Noces : deux mondes…

À l’occasion de la traditionnelle soirée de la Fédération Wallonie-Bruxelles et de la RTBF organisée mardi au FIFF, un public fourni et attentif, réparti sur plusieurs salles, attendait avec impatience la Première belge de Noces, troisième long métrage de Stephan Streker.

Peu d’informations avaient filtré avant cette projection. La plupart des spectateurs savaient juste qu’ils seraient confrontés à un drame poignant, déjà récompensé à Angoulême (double prix d’interprétation).

 

 

À l’issue de la projection, les avis étaient pourtant assez unanimes, allant de la franche approbation à la congratulation. Un verdict légitime tant le travail du réalisateur, de ses acteurs et de son équipe est ici impressionnant.

 

 

Zahira, 18 ans, est très proche de chacun des membres de sa famille jusqu’au jour où on lui impose un mariage selon la tradition pakistanaise. Écartelée entre les exigences de ses parents, son mode de vie occidental et ses aspirations de liberté, la jeune fille compte sur l’aide de son frère aîné et confident, Amir.

 

Inspiré d’une histoire vraie, le troisième long métrage de Stéphane Streker n’a pas besoin de jouer la carte du fait divers pour exister. Loin de là.

 

 

Ce n’est pas l’odeur du sang qui a attiré le réalisateur bruxellois, mais tout au contraire l’humanité qu’il pouvait insuffler à TOUS ses personnages qui a transcendé sa démarche. Drame classique dans sa structure, Noces impressionne moins par sa mécanique (implacable, forcément implacable) que grâce à l’empathie sans faille que suscitent Zahira, Amir, son frère, ses parents, ses sœurs, son amie, son petit ami.

Du coup les conflits qui naissent de leurs différences d’opinions plongent le spectateur dans une intense réflexion, car tout jugement hâtif est ici impossible. Et c’est tant mieux.

 

D’un côté on a le poids d’une tradition qui dépasse les individus inscrits dans une société dont ils sont de simples émanations, de l’autre, une jeune fille qui aspire à tout autre chose, une liberté absolue qu’elle estime minimale. À ses côtés, ses amis « occidentaux », bienveillants certes, mais attachés eux aussi aux valeurs fondamentales qui régissent notre société.

 

 

 

 

Au-delà des évidentes qualités d’écriture, des partis-pris de réalisation intransigeants (la musique est globalement absente du film, le cadre est très soigné, les échanges sont essentiellement filmés dans des intérieurs étriqués par opposition aux échappées de Zahira), une telle oeuvre se doit de reposer sur une interprétation sans faille.

C’est le cas ici.

Pourtant, Stephan n’a pas joué la carte de la sécurité : il a confié le rôle principal à une actrice débutante dénichée une semaine avant le démarrage du tournage. Une folie, il le reconnaît lui-même, mais un choix payant tant Lina Elarabi est, de bout en bout, époustouflante.

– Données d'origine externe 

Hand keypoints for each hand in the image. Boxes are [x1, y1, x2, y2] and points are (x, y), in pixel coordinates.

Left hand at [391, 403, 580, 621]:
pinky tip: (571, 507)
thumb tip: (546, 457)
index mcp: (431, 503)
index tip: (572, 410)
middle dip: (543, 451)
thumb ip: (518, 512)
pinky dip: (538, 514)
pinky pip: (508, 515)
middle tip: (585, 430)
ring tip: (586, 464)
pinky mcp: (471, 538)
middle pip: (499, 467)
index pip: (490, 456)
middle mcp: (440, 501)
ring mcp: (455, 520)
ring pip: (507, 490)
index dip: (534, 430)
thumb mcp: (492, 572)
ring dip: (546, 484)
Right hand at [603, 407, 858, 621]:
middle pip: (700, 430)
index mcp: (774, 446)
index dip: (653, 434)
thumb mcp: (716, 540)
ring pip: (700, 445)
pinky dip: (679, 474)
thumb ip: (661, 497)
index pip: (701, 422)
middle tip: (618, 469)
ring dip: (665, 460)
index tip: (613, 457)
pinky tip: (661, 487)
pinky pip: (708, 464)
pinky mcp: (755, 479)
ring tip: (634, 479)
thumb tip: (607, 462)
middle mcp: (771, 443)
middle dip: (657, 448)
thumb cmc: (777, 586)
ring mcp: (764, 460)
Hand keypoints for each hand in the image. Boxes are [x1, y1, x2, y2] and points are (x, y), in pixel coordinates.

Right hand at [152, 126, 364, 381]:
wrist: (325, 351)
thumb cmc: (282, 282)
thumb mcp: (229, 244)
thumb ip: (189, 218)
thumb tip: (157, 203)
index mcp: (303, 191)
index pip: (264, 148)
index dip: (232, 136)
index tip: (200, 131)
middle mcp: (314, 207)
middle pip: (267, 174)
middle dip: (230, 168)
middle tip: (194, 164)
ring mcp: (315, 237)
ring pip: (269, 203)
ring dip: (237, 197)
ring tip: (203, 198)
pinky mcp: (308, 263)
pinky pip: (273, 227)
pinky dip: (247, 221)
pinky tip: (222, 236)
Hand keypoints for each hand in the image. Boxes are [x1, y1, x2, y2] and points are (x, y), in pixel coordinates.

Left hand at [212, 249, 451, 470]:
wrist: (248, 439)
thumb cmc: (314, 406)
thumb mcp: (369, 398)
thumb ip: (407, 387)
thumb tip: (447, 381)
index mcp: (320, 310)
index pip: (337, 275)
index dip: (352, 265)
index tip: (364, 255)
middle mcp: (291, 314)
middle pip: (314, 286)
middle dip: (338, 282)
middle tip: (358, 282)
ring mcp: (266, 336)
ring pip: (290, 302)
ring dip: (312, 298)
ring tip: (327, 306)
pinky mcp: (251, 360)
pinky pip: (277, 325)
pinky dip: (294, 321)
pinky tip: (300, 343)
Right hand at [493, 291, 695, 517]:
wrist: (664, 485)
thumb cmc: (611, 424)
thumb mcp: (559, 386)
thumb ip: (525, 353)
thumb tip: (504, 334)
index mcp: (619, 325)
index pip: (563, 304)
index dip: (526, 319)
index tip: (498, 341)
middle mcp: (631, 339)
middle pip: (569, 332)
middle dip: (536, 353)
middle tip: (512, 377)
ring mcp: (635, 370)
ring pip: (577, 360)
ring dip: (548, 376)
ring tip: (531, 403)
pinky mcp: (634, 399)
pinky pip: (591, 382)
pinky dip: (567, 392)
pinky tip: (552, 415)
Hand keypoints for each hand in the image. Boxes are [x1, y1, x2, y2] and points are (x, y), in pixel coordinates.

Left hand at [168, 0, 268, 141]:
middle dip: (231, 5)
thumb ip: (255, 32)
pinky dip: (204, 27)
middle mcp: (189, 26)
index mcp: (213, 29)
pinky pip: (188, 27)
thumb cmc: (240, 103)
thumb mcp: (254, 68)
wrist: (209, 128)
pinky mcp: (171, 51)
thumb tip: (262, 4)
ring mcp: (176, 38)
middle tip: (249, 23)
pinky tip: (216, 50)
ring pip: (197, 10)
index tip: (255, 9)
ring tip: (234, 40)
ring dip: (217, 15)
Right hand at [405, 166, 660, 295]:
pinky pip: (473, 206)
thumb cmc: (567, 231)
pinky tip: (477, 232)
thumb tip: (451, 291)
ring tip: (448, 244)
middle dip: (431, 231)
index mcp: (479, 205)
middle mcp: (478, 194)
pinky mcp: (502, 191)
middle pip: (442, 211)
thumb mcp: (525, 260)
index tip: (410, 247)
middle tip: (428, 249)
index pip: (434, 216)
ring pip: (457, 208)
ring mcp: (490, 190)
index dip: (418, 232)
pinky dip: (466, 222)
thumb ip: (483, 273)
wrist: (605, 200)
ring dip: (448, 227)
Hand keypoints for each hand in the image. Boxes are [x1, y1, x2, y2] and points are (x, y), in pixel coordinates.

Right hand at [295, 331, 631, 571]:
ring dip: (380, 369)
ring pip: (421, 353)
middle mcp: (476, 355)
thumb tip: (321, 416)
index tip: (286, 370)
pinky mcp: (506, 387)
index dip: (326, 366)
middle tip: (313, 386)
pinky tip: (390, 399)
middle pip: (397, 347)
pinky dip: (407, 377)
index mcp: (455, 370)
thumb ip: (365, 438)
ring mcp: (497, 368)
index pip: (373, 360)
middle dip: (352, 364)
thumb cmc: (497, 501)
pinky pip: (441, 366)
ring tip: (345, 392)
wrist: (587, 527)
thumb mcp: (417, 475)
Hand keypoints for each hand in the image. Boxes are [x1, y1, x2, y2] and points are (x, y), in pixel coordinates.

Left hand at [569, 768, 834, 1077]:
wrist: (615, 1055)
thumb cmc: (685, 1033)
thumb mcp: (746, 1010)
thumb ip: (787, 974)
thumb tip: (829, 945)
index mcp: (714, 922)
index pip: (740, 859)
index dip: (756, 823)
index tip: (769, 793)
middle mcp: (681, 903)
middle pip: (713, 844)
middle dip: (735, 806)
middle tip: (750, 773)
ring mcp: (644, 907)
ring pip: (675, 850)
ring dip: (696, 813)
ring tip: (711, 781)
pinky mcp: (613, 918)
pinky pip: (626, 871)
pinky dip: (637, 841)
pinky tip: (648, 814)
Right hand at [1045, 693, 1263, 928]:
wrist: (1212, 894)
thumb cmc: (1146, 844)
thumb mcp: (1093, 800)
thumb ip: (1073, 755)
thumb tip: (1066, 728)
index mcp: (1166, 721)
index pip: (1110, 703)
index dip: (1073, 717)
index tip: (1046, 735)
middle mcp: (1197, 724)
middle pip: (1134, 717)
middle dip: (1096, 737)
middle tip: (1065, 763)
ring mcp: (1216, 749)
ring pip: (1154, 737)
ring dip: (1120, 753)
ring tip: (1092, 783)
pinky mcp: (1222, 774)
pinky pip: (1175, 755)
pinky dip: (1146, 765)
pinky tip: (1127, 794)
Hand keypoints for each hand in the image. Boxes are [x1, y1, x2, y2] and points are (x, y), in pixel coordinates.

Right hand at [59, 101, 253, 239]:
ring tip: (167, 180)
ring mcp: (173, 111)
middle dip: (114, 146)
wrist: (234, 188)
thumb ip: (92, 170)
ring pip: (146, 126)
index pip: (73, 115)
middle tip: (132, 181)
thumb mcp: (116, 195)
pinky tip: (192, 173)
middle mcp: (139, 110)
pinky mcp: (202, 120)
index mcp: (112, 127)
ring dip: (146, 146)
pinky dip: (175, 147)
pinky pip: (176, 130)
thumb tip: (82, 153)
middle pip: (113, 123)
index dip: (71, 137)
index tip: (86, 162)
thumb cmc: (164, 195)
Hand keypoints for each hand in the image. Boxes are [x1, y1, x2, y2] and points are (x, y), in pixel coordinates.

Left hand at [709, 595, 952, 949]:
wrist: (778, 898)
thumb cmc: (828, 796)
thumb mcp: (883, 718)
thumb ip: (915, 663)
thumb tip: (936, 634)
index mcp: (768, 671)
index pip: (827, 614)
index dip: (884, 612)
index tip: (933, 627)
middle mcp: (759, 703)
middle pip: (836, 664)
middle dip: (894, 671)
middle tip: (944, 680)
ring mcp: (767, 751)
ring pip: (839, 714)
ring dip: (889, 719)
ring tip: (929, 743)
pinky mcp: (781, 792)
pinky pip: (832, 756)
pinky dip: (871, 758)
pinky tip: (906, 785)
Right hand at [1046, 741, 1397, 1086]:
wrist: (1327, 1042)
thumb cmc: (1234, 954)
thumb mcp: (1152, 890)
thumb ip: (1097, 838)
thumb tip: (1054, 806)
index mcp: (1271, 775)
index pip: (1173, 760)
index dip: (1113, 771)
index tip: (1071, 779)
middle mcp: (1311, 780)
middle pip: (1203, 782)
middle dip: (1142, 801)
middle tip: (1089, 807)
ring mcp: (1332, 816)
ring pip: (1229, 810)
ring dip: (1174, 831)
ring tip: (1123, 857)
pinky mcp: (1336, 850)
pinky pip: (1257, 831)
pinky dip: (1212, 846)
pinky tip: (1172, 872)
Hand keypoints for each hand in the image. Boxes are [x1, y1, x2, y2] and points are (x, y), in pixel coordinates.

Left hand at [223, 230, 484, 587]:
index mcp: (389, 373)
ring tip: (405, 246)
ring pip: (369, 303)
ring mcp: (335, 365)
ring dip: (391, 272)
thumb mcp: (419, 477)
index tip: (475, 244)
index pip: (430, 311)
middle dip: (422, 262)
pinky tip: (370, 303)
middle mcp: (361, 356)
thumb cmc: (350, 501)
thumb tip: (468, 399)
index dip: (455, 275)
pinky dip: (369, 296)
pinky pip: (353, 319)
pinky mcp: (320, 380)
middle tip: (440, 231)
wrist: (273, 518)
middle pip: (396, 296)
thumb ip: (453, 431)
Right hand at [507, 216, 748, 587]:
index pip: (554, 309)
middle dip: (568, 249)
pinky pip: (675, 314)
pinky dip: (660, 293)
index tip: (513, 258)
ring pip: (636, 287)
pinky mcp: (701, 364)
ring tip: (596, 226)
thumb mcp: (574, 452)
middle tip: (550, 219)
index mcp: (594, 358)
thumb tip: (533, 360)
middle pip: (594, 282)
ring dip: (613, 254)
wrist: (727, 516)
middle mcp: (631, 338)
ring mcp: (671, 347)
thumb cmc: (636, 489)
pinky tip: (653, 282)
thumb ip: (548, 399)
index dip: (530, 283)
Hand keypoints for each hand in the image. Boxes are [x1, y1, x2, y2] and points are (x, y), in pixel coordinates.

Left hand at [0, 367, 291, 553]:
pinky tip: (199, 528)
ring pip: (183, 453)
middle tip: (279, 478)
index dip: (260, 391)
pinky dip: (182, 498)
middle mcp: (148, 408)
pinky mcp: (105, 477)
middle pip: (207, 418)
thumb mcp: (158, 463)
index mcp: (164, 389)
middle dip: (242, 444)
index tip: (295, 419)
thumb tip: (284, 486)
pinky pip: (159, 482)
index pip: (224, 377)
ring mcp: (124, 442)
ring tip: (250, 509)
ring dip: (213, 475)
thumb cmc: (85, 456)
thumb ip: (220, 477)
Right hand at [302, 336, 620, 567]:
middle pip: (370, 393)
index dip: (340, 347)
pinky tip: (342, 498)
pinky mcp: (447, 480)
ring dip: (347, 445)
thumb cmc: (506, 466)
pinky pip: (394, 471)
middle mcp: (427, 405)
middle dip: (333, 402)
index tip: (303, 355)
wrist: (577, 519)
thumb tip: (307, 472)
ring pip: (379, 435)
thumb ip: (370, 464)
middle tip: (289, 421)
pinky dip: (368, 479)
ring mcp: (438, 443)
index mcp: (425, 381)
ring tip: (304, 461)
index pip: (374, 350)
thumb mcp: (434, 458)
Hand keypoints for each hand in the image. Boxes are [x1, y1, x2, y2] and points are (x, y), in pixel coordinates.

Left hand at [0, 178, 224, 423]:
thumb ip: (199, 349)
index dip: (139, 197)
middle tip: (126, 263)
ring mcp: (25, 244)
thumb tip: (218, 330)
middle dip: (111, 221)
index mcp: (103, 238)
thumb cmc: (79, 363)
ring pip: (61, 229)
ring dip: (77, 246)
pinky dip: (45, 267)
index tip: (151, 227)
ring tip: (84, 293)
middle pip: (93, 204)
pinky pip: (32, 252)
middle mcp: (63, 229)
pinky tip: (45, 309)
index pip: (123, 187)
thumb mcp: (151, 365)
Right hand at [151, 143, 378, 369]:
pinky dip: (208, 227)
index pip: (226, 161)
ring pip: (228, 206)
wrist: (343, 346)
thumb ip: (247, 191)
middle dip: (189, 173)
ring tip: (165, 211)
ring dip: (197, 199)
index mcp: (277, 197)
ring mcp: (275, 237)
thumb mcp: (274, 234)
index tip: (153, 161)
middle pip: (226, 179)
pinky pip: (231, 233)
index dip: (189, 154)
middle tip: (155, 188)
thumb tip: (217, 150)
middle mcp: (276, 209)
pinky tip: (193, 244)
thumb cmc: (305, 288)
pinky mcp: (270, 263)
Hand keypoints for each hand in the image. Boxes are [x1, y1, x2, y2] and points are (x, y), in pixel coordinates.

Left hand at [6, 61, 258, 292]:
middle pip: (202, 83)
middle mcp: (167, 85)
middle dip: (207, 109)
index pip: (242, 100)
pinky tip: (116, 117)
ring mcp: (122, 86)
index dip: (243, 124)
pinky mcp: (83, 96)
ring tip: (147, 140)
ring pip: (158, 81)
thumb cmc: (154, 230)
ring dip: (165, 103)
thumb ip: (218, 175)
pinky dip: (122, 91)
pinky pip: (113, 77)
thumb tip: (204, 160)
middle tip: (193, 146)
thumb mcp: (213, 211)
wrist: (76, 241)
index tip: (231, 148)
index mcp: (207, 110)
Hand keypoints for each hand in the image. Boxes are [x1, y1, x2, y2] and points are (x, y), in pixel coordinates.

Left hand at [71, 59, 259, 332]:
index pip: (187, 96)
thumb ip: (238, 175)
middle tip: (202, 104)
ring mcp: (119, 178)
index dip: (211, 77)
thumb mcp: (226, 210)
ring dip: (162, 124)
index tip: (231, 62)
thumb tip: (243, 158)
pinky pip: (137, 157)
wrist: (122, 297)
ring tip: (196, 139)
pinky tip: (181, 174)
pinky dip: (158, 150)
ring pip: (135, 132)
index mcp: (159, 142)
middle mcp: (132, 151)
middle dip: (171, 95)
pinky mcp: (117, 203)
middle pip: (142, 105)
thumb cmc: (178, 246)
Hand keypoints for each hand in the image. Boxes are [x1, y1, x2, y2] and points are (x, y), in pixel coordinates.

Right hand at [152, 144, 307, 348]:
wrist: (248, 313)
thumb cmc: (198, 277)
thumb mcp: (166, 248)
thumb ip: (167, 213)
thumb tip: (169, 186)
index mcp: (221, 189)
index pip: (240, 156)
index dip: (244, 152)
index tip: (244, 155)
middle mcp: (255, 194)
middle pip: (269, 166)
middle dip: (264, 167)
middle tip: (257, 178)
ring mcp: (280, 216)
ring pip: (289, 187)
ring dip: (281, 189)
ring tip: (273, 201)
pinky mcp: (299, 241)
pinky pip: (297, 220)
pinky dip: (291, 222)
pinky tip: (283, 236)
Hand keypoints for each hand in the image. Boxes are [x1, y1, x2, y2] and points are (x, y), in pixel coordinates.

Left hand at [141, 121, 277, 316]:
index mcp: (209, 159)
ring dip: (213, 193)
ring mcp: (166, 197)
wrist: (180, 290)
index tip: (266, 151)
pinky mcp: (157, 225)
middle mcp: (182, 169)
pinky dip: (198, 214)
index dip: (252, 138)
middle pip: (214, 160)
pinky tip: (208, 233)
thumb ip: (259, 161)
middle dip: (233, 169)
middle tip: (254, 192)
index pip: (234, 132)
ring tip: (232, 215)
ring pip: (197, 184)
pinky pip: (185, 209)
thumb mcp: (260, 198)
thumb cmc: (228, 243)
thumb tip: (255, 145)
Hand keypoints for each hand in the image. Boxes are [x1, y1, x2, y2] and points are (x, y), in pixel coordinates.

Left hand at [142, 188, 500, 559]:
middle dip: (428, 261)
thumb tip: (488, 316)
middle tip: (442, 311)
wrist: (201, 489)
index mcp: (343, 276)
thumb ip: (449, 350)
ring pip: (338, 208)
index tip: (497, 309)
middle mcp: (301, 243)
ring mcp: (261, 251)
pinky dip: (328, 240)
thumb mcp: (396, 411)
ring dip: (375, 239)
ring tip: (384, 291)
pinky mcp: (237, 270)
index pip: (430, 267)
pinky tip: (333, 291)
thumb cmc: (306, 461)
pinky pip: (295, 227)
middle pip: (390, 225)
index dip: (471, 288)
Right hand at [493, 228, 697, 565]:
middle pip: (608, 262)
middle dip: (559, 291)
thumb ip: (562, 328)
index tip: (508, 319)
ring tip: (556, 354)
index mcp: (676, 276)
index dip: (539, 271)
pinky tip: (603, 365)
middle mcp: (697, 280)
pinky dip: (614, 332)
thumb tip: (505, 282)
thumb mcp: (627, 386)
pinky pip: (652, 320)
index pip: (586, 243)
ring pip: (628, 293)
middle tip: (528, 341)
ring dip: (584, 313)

Magnifique et fragile, forte et libre, tiraillée entre l’amour des siens et ses espoirs d’émancipation, épuisée par les dilemmes qui la minent, elle porte le film (et le spectateur) sur ses épaules. Mais pas seule. Sébastien Houbani qui incarne son frère, Babak Karimi (son père), Neena Kulkarni (sa mère), Rania Mellouli (sa petite sœur), Aurora Marion (sa grande sœur), Alice De Lencquesaing (son amie), Olivier Gourmet (le père de son amie) et le plus belge de tous les Français, Zacharie Chasseriaud (son petit ami) sont plus qu’impeccables. Remarquablement dirigés ils évoluent sur la corde raide de leurs convictions, constamment confrontés les uns aux autres sans que le spectateur puisse s’autoriser à les juger. Sinon en s’appuyant sur des préjugés dont le cinéaste, auteur de son scénario, démontre l’inanité.

 

 

 

Ajoutons à cela que le film est en partie parlé en Ourdou,  un dialecte pakistanais que Stephan Streker, bien sûr, ne pratique pas, et vous aurez compris que son travail ici relève de l’exploit pour un résultat qui ne prête pas le flanc à la critique.

 

Après Michael Blanco un premier long expérimental, Le Monde nous appartient, un deuxième film où le réalisateur digérait (avec brio) ses influences, Stephan Streker signe ici son oeuvre de la maturité.

Moins spectaculaire dans sa facture, débarrassé de toute pose, plus profond et essentiel sans doute, Noces est son Two Lovers à lui, pour oser une comparaison piochée chez un de ses cinéastes favoris. Qu’il appréciera sans aucun doute.